Philosophically, satkāryavāda reveals a profound existential truth within causation theory—"Whatever manifests was already there; creation means manifestation, not origination." It establishes the cause-effect relationship as a continuous, logic-based, and real process of manifestation of being.
Nyāya philosophy's realistic causation theory also acknowledges God as real, but here God is only the efficient cause, not the material cause. That is, God creates the world, but the substance from which creation occurs exists outside of God. God is the agent, but the world is not His essence. Here causality is completely logic-based: from one real cause arises one real effect, and the cause-effect relationship is always systematic and objective.
Advaita Vedanta's position is completely opposite. Here the cause-effect relationship is not real transformation, but is explained through the doctrine of non-different instrumental-material causation (Abhinna-nimitta-upādāna kāraṇa vāda). According to this theory, Brahman alone is the sole cause of the world—He is simultaneously both agent (nimitta) and material (upādāna). That is, the being who creates is the same as the substance from which creation occurs. However, this creation is not real change, but an apparent reflection caused by the superimposition of māyā upon Brahman's immutable being. Śaṅkarācārya calls this process vivartavāda (apparentism)—just as a rope appears as a snake in darkness, yet the rope actually remains unchanged.

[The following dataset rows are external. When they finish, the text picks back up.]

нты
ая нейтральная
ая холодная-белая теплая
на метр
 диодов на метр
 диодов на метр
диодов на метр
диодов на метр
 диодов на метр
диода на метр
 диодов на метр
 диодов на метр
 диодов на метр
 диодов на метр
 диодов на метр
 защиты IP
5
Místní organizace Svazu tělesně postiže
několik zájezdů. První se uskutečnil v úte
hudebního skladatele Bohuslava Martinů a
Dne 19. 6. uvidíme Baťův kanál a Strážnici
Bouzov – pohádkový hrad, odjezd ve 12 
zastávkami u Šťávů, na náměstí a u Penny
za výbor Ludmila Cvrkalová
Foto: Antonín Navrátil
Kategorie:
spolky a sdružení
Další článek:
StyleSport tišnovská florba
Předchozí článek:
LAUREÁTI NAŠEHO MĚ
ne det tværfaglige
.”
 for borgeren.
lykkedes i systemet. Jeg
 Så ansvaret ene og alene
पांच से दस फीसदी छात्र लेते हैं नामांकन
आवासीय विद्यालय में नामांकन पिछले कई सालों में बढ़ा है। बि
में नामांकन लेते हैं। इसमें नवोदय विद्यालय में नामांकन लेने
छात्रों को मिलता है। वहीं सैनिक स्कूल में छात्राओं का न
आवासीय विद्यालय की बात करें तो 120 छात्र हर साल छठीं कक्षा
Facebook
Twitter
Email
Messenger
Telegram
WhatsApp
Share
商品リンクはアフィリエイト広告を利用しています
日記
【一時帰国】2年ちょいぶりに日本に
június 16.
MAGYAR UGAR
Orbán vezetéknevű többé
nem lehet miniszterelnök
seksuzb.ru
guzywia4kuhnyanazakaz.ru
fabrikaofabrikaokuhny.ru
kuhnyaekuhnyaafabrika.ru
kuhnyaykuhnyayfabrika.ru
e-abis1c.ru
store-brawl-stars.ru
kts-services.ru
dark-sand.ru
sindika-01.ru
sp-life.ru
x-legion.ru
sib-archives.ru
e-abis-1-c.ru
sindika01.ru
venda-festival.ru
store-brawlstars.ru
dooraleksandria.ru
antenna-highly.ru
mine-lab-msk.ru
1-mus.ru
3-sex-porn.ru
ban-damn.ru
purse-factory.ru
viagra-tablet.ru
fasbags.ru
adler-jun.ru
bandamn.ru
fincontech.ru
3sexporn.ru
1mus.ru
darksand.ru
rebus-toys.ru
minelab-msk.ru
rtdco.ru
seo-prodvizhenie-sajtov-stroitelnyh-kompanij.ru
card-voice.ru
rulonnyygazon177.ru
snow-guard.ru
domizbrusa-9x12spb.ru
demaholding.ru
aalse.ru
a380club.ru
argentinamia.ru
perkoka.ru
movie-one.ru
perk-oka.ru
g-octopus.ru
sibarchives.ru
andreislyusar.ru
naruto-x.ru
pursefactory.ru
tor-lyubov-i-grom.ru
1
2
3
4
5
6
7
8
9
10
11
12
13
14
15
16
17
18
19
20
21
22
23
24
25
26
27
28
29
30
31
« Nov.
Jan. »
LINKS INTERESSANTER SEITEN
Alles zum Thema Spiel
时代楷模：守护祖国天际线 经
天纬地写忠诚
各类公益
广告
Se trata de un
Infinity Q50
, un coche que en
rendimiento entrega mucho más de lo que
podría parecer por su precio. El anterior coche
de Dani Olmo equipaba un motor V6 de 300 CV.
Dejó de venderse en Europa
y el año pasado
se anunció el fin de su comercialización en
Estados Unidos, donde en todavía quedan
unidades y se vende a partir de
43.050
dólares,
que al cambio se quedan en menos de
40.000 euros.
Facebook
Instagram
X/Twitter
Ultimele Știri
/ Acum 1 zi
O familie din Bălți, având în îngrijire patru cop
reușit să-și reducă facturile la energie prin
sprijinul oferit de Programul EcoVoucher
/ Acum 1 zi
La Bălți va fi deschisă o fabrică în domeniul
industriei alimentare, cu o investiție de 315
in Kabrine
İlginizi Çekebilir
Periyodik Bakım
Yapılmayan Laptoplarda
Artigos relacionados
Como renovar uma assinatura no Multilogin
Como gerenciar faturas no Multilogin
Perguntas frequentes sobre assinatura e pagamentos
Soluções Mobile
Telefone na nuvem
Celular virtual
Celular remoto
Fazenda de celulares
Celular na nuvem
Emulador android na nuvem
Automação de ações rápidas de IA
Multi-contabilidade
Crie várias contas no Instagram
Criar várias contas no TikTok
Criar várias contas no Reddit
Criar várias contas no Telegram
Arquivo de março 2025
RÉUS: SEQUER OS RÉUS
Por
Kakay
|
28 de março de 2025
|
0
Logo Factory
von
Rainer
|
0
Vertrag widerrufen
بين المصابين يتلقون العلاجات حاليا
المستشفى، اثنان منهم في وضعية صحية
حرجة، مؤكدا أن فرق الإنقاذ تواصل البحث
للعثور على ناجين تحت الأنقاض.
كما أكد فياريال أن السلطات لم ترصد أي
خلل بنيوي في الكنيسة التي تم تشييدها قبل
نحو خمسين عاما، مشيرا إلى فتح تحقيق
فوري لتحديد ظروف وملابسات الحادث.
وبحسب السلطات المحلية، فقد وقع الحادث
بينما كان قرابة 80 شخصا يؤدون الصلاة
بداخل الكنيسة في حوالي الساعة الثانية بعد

Thus, Advaita divides causality into three levels—pāramārthika (in ultimate truth, where Brahman alone is real), vyāvahārika (in the experienced world, where cause-effect relationships function), and prātibhāsika (in the illusory or dream-like level, where all causation is apparent). Consequently, causality here is an epistemic device—that is, a means of acquiring knowledge, not ultimate truth.
An epistemic device or epistemological tool refers to any concept, method, or process through which humans acquire knowledge, verify truth, and become certain about reality. The word "epistemic" comes from the Greek epistēmē, meaning knowledge or scientific understanding; and "device" means instrument or tool—used here metaphorically, meaning such a mental or theoretical instrument that is used in the work of generating or verifying knowledge.
From philosophy's perspective, an epistemic device is that mental or conceptual system through which we know and understand "how we know that we know." It refers to both the process of acquiring knowledge and its logical foundation. For example, we see something, hear it, think about it, or infer it—all these are different tools or epistemic devices for acquiring knowledge.
In Indian philosophy, this concept is expressed in the theory of pramāṇa. Here pramāṇa (means of valid knowledge) refers to the method by which true knowledge arises. That is, pramāṇa is the epistemic device in Indian terminology. Nyāya, Vaiśeṣika, Sāṃkhya, Mīmāṃsā, and Vedanta—all philosophical systems have established their own theories of pramāṇa. Such as—
1. Pratyakṣa (perception)—direct knowledge through the senses.
2. Anumāna (inference)—acquiring non-perceptual knowledge through logic and signs.
3. Upamāna (comparison)—comprehending unfamiliar knowledge through comparison.
4. Śabdapramāṇa (testimony)—acquiring knowledge through scriptures or trustworthy statements.
These pramāṇas are considered epistemic devices in Nyāya and other Indian philosophical systems. That is, they are processes or means of generating knowledge—which lead us from error toward truth.
In modern Western epistemology, the term "epistemic device" is also used in a broader sense. Here it refers to any theoretical framework or method of verifying human knowledge, such as mathematical models, logic, or scientific observation, which proves how logical or close to truth any knowledge is.